═══ Extract to read ═══

I see there's a new version of authfailure-report. Overall it's getting
there, but it still has some severe confusion about RFC 2119 language. In
2119-ese, MUST means that if you don't do that, it won't interoperate at
all so don't even try.
In section 3.1 of the draft:
Authentication-Results: Syntax as specified in [ARF]. Furthermore,
[ARF] specifies this field is OPTIONAL and appears at most once;
for this extension, this field MUST be present if that value is
available. It MUST be formatted according to [AUTH-RESULTS], and
MUST reflect only a single email authentication method failure.
The ARF RFC doesn't define Authentication-results, RFC 5451 does.
I don't understand what "MUST be present if that value is available"
means.
Referring to 2119, it would mean that if you have cruddy software that
doesn't record the auth results so the value isn't available, it's OK to
send a report without it, but if do you have it available but don't want
to send it, you can't send a report at all, which is silly. I understand
that some people really really REALLY want their reports to be unredacted,
but as we discussed a month or two ago, reporters will send what they're
willing to send and no more, regardless of what an RFC says. In fact, an
auth failure report without this info is often entirely usable, so just
delete this paragraph.
To report multiple failures for a single message, multiple reports
MUST be generated.
That sentence says that if you have multiple failures you have to report
all of them, or else don't report anything. Move it to just above
section 3.1 and change it to:
A single report describes a single authentication failure.
Multiple reports MAY be used to report multiple failures for a
single message.

═══ Data for review ═══

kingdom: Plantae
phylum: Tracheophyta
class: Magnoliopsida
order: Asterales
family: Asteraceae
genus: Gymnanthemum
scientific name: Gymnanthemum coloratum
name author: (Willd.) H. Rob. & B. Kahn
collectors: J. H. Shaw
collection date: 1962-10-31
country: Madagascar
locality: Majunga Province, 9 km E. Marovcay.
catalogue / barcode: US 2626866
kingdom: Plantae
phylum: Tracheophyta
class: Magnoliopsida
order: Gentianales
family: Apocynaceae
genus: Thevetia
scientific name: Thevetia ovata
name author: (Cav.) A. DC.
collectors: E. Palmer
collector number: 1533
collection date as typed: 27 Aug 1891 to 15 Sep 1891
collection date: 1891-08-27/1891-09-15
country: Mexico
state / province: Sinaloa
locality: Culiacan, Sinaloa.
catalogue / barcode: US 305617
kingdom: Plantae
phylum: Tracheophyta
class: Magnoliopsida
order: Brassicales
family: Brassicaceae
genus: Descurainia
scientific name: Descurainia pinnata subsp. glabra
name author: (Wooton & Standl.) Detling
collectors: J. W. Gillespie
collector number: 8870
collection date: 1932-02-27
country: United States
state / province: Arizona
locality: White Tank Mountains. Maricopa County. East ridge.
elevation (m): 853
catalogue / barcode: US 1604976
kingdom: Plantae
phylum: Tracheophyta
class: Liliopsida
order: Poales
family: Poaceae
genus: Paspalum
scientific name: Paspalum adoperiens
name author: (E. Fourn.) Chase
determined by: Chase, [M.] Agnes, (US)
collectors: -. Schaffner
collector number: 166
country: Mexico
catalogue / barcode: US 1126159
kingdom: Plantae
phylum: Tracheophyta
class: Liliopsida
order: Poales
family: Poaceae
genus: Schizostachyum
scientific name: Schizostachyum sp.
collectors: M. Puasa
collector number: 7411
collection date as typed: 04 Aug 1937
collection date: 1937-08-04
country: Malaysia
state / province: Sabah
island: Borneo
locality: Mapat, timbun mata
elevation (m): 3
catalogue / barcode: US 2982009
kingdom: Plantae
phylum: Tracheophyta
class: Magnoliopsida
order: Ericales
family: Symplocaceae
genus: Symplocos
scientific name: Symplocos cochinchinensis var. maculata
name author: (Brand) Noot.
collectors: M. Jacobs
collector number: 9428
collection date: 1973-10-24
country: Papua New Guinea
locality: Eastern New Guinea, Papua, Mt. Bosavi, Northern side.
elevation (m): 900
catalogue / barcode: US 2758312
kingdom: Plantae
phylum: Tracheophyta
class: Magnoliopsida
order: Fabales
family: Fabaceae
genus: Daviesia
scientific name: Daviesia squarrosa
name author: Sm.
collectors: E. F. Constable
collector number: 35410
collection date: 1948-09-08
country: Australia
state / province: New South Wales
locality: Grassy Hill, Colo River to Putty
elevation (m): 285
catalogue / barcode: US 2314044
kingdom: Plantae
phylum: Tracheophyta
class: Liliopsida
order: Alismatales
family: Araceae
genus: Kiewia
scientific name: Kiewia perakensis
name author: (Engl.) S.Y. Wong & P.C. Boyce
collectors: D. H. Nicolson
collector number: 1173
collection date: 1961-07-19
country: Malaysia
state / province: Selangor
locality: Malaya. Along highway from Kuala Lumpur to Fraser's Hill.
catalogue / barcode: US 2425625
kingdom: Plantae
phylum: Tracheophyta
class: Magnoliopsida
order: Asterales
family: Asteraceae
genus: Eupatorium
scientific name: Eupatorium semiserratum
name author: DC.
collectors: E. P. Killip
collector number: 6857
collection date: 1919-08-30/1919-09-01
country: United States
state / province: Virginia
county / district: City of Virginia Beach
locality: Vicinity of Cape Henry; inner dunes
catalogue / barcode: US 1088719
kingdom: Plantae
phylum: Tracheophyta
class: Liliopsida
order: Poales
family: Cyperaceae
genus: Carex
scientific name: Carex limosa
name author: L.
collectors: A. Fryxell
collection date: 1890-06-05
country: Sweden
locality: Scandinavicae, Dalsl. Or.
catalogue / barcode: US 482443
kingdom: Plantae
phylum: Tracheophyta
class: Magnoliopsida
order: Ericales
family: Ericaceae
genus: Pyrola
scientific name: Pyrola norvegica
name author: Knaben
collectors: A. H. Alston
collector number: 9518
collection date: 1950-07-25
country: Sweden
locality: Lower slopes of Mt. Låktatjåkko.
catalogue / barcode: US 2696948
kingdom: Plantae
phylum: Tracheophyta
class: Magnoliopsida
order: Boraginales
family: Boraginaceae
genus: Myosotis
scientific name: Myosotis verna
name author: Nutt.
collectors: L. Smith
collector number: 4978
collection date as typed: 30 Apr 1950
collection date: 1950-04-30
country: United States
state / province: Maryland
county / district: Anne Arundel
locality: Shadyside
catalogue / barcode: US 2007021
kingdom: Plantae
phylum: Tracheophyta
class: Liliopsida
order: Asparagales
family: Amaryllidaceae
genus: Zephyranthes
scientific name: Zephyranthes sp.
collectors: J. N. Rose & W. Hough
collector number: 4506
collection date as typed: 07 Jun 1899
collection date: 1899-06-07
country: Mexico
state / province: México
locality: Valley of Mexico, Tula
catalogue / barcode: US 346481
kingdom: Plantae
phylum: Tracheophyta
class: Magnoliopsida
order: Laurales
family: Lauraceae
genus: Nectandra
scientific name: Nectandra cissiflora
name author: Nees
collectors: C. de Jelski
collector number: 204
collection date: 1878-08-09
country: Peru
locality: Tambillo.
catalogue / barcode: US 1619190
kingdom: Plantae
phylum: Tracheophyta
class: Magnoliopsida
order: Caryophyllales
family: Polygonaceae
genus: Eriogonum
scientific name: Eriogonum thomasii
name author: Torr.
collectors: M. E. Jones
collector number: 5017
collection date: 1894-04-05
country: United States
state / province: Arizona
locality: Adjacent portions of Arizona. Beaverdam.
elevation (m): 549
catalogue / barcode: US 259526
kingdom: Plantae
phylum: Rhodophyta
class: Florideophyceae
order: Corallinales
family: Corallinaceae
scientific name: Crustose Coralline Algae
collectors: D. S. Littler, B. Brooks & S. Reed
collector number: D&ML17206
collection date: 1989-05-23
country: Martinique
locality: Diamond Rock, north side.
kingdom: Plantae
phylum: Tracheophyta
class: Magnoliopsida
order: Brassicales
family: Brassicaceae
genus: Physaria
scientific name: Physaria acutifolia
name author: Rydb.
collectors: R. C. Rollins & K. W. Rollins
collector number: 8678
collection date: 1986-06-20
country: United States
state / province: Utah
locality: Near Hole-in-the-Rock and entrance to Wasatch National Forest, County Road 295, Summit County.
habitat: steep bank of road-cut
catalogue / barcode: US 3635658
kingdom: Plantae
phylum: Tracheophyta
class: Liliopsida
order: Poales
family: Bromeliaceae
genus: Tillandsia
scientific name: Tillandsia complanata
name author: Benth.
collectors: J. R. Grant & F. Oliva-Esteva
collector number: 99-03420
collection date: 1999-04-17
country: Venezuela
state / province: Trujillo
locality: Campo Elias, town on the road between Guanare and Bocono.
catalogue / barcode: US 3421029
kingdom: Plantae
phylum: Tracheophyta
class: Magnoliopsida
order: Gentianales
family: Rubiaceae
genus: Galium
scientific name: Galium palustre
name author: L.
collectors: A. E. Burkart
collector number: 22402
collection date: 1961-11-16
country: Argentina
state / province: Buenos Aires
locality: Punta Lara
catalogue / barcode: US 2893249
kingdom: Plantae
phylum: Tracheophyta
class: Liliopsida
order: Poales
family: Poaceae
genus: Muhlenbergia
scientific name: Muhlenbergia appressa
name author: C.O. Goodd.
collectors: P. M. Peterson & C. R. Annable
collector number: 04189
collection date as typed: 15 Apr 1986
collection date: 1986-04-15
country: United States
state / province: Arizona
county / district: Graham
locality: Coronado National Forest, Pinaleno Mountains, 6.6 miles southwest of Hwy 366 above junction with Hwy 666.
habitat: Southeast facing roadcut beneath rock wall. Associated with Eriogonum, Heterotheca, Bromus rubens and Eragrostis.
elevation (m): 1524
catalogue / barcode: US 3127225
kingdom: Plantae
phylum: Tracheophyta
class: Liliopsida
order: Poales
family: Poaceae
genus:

═══

Required work:
(1) In the comments on the authfailure-report draft, which RFC defines Authentication-Results?
(2) Please continue the comments on the authfailure-report draft from the point where they stop.

Answers by item:
(1) RFC 5451.

(2)
Then there are several sections like this one with the same MUST
language:
Original-Envelope-Id: Syntax as specified in [ARF]. Furthermore,
[ARF] specifies this field is OPTIONAL and appears at most once;
for this extension, this field MUST be present if that value is
available.
The next three similar paragraphs cover Original-Mail-From, Source-IP, and
Reported-Domain. Same problem, same solution, delete all four of them.
I suppose you could say something like it is RECOMMENDED to include these
items to help better diagnose the authentication failure.
In Section 4, the ABNF, the definition of auth-failure both says that a
token is one of a list of types and that it's imported from [MIME].
Importing seems wrong since that suggests it can be any tokenish string,
but there's nothing that says that unknown auth-failure types are ignored.
Suggest removing the references to token and instead enumerate the failure
types, similar to the list of delivery results just below it.
dkim-selector is also defined as a token, but actually it's a sub-domain.
Import it from [DKIM].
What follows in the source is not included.